Knupp C A, Milbrath R, Barbhaiya R H

机构信息

Department of Metabolism and Pharmacokinetics, Bristol-Myers Squibb Company, Pharmaceutical Research Institute, Syracuse, NY 13221-4755.

出版信息

J Clin Pharmacol. 1993 Jun;33(6):568-73. doi: 10.1002/j.1552-4604.1993.tb04705.x.

Abstract

The effect of the time of food administration on the bioavailability of didanosine, administered as a 300-mg dose of a chewable tablet formulation, was evaluated in 10 men seropositive for the human immunodeficiency virus (HIV), but free of any symptoms of acquired immune deficiency syndrome (AIDS). Using an open, randomized, balanced, incomplete block crossover study design, each patient received the dose of didanosine under four of the five following conditions: (1) after an overnight fast, (2) 30 minutes before a meal, (3) 1 hour before a meal, (4) 1 hour after a meal, or (5) 2 hours after a meal. The meal consisted of a standard high-fat, high-calorie breakfast, consumed over a 15-minute period. Serial blood samples and the total urinary output were collected over a 12-hour interval after each dose for analysis using validated high-pressure liquid chromatography (HPLC)/ultraviolet (UV) methods. Concentration data were used to calculate pharmacokinetic parameters using noncompartmental methods.

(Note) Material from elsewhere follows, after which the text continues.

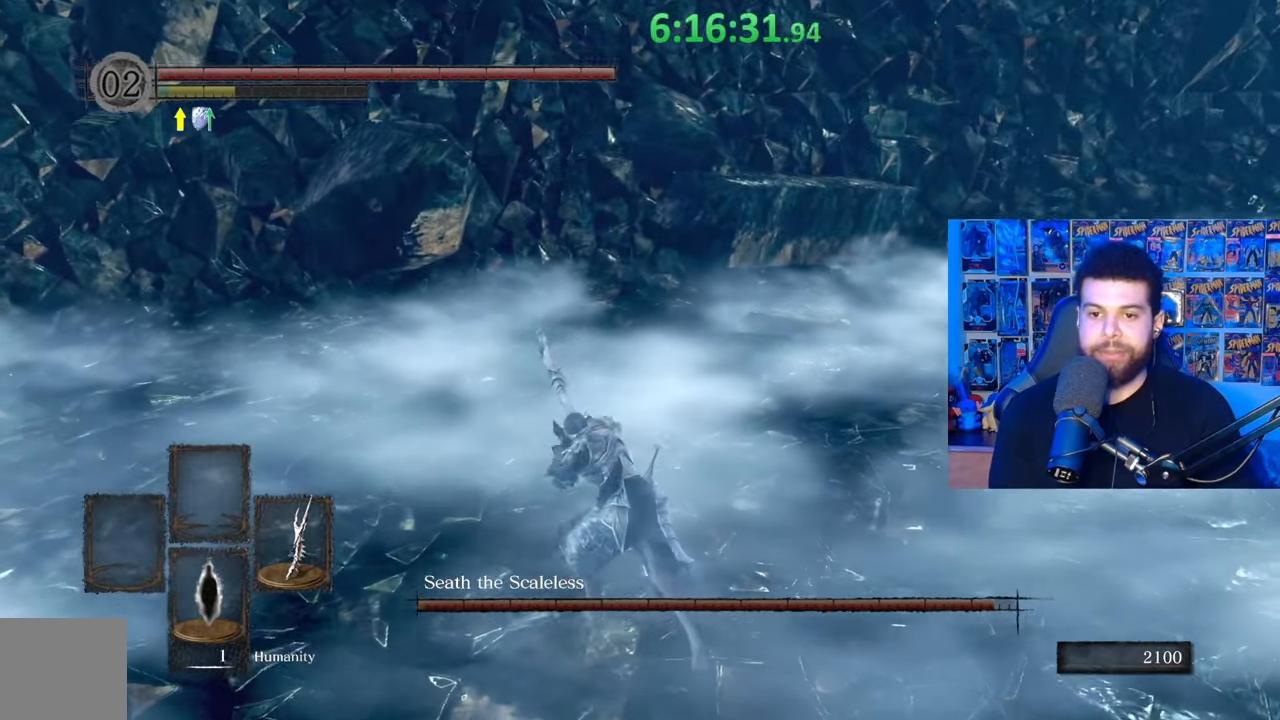
{"buttons": [], "left_stick": "down-left", "right_stick": "center", "events": [[67, "left_stick", "up-left"], [183, "left_stick", "left"], [317, "left_stick", "down-left"]]}
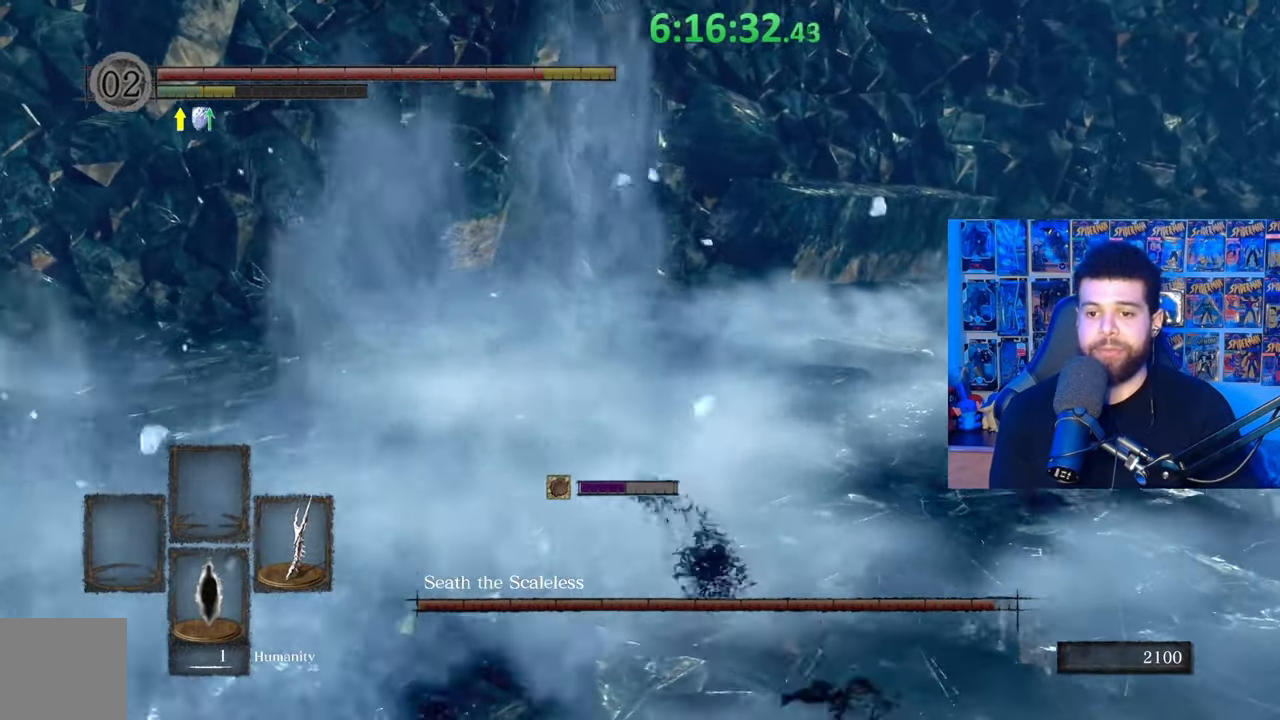
{"buttons": [], "left_stick": "center", "right_stick": "left", "events": [[183, "left_stick", "center"], [233, "B", "down"], [267, "B", "up"], [383, "left_stick", "down-left"], [383, "right_stick", "left"], [467, "left_stick", "center"]]}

There were no significant differences among the fasting, 30-minute before, and 1-hour before the meal treatments with respect to maximum peak plasma concentration (Cmax), area under the curve (AUC(0-infinity)), or urinary recovery (%UR). Values for Cmax, AUC(0-infinity), and %UR observed for the 1 and 2 hours after the meal treatments were significantly less than those obtained under either fasting conditions or before the meal. There were no significant differences among any of the treatments with respect to time to reach peak concentration (tmax), half-life (t1/2), or renal clearance (CLR).(ABSTRACT TRUNCATED AT 250 WORDS)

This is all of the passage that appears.